■ Texto de origem ■
****************************************

Dispenso estudos esportemétricos, que em muitos casos não passam de chutometria. Por isso, decidi adotar um indicador próprio (Índice de Probabilidades de Acesso e Descenso) para aferir as possibilidades de São Caetano e Santo André na Série B do Campeonato Brasileiro. Ao restarem 14 rodadas para o encerramento da disputa (ou 37% da programação que se estenderá até 5 de dezembro) ouso escrever que o Azulão reúne 20% de possibilidades de disputar a Série A do ano que vem e o Ramalhão 40% de cair para a Série C. Semanalmente vou ativar o dispositivo de atualização porque o dinamismo do futebol aconselha números definitivos apenas quando a competição termina.
Os leitores que não derem bola para o que vem em seguida devem ter razões semelhantes para não botar muita fé nos numerologistas esportivos.
Entretanto, na tentativa de convencer parte do leitorado, vou explicar como funciona a metodologia. Antecipo que é uma mistura de fatores objetivos e subjetivos. Futebol não é ciência exata, por mais que o dinheiro investido acabe por preponderar no rumo dos resultados.
No fundo, incorporo parte das numeralhas dos palpiteiros que se dizem cientistas esportivos mas que acabam driblados pela bola (quem diria que o Fluminense escaparia do rebaixamento no ano passado e que o São Paulo ganharia o título de 2008?) e acrescento algumas pitadas de observações.
Quem quiser saber do que se trata, que me siga. Não precisa acreditar piamente, mas também não joguem fora as elucubrações. Até porque, cauteloso, vou atualizar os dados a cada rodada. Como fazem os propagadores da esportemetria — versão futebolística dos economistas versados em econometria. Ou seja: as probabilidades são móveis, renováveis de acordo com as circunstâncias de cada rodada.
Basicamente, são três núcleos que compõem o Índice de Probabilidades de Acesso e Descenso.
1. Estrutura Técnico-Tática.
2. Estrutura Institucional.
3. Estrutura Matemática.
Estrutura Técnico-Tática significa o poderio de cada equipe na competição. Trata-se de fator de mensuração complexa. Há 20 equipes e a cobertura da Imprensa distancia-se do que se observa, por exemplo, na Série A. De qualquer forma, observando-se atentamente as equipes em campo, mesmo que sem a frequência recomendada, é possível extrair análises elucidativas.
Levam vantagem preliminar nesse quesito equipes que integram o Clube dos 13, formado por 20 representantes do futebol brasileiro, a maioria integrante da Série A. Essas agremiações contam com recursos financeiros robustos das transmissões de TV, fator indutivo ao desequilíbrio da competição. Dinheiro mal aplicado pode ser complicador também. Embora a bola não entre por acaso, nem todos as equipes transformam repasses do Clube dos 13 em produtividade em campo.

****************************************

■ Entradas do conjunto ■
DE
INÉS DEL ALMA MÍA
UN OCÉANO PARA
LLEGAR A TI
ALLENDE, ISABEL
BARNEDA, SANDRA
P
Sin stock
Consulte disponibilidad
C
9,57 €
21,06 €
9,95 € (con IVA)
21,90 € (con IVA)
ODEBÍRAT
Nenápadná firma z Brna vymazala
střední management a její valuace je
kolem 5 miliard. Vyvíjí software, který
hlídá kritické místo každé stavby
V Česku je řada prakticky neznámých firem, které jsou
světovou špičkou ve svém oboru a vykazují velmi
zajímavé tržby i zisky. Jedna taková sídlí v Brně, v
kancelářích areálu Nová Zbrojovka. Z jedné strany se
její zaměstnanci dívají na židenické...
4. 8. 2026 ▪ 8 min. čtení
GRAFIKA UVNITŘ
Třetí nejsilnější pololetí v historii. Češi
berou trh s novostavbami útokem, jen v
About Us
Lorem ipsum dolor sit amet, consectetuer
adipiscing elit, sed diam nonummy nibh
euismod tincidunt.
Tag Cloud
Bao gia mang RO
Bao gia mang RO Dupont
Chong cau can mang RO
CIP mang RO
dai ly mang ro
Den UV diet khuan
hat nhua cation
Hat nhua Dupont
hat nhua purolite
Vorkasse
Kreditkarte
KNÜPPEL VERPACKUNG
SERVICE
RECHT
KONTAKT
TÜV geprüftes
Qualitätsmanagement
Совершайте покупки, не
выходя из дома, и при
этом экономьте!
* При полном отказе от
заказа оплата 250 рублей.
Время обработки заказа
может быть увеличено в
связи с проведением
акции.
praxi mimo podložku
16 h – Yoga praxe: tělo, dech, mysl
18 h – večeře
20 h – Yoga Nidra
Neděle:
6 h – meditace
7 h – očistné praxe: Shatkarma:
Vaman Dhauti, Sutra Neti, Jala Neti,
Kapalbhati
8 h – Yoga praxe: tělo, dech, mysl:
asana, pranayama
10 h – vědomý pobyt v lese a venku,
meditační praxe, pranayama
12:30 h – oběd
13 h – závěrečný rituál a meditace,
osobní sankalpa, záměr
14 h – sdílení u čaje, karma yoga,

****************************************

■ Explore o material ■
[a] Responda às perguntas abaixo com base no texto sobre o Índice de Probabilidades de Acesso e Descenso.
(i) Quantas rodadas restavam para o encerramento da Série B quando o autor calculou as probabilidades?
(ii) Quais são os três núcleos que compõem o índice?
(iii) Por quantos representantes do futebol brasileiro é formado o Clube dos 13?
[b] No texto sobre o Índice de Probabilidades de Acesso e Descenso, transforme em uma lista com os fatos principais o parágrafo que começa com "Levam vantagem preliminar nesse quesito".
[c] Prolongue o texto sobre o Índice de Probabilidades de Acesso e Descenso, começando logo depois da última frase apresentada.

■ Resultados do exercício ■
[a]
(i) Restavam 14 rodadas.
(ii) Os núcleos são a Estrutura Técnico-Tática, a Estrutura Institucional e a Estrutura Matemática.
(iii) O Clube dos 13 é formado por 20 representantes.

[b]
- As equipes do Clube dos 13 levam vantagem preliminar na Estrutura Técnico-Tática.
- O Clube dos 13 é formado por 20 representantes do futebol brasileiro, e a maioria deles integra a Série A.
- Essas agremiações contam com recursos financeiros robustos das transmissões de TV, o que induz ao desequilíbrio da competição.
- Dinheiro mal aplicado também pode ser um complicador, pois nem todas as equipes transformam os repasses do Clube dos 13 em produtividade em campo.

[c]
O peso da Estrutura Técnico-Tático tem muito a ver com a qualidade de contratações. Entenda-se qualidade como ingrediente que associa reforços com preenchimento de buracos individuais e coletivos num elenco. O Santo André do primeiro semestre deste ano, vice-campeão paulista, foi uma sintonia perfeita de Estrutura Técnico-Tática. O Atlético Mineiro da Série A do Brasileiro é um desastre, concebido sob a perspectiva de disputar os primeiros lugares e nestas alturas do campeonato a caminho da Série B.
Não há mágica no futebol. Nem tudo que parece completamente certo é completamente certo. Muito pelo contrário: muitas vezes torna-se completamente equivocado.
O São Caetano leva nítida vantagem sobre o Santo André na Estrutura Técnico-Tática Está muito mais organizado. O Ramalhão sofreu desmanche assim que terminou a competição estadual e, em seguida, com elenco reformulado e resultados negativos acumulados, lançou-se a novo desmanche.
O São Caetano trocou duas vezes de técnico. Substituiu Roberto Fonseca excessivamente defensivista por Sérgio Guedes excessivamente liberal. A expectativa de que Toninho Cecílio seja o ponto de coesão entre defesa e ataque é a pedra de toque do encaixe desejado. Basta organizar uma equipe menos vulnerável na defesa e menos reticente no ataque. Como a do jogo contra a Ponte Preta, que marcou a estréia do treinador.
O Santo André — e o empate em casa diante do Guaratinguetá é emblemático — não desperta a menor confiança se o referencial for equilíbrio entre os sistemas defensivo e ofensivo. Foram tantas as mudanças individuais e tantas as mexidas táticas ao longo da competição que somente um lunático arriscaria dizer que, em poucas rodadas, o Ramalhão pode empreender recuperação a ponto de deixar o desconforto e, depois, a ameaça de voltar a zona de rebaixamento.
O erro de Sérgio Soares — demitido na semana passada — foi insistir numa formação ofensiva sem dispor da letalidade do ataque do Campeonato Paulista. A perda de Bruno César, Rodriguinho e Branquinho, atacantes contundentes, não ficaria impune. Além do apetrechamento individual, eles conheciam os atalhos para chegar ao gol adversário. O Santos que o diga nos dois jogos da finalíssima.
O peso relativo da Estrutura Técnico-Tática é muito maior que os outros dois núcleos que definem o comportamento de uma equipe numa competição, para o bem do acesso e para o mal do descenso. Mas é interdependente desses mesmos fatores.
O São Caetano pode melhorar o rendimento nesse quesito entre outras razões porque tem jogadores qualificados, muitas opções no banco de reservas e a perspectiva de que o novo treinador saberá dar uma guinada em direção a algo que parecia insolvente no grupo: poder de competitividade mais abrasivo, decorrente de maior aguerrimento, que se associaria com a técnica individual elevada para os padrões da competição.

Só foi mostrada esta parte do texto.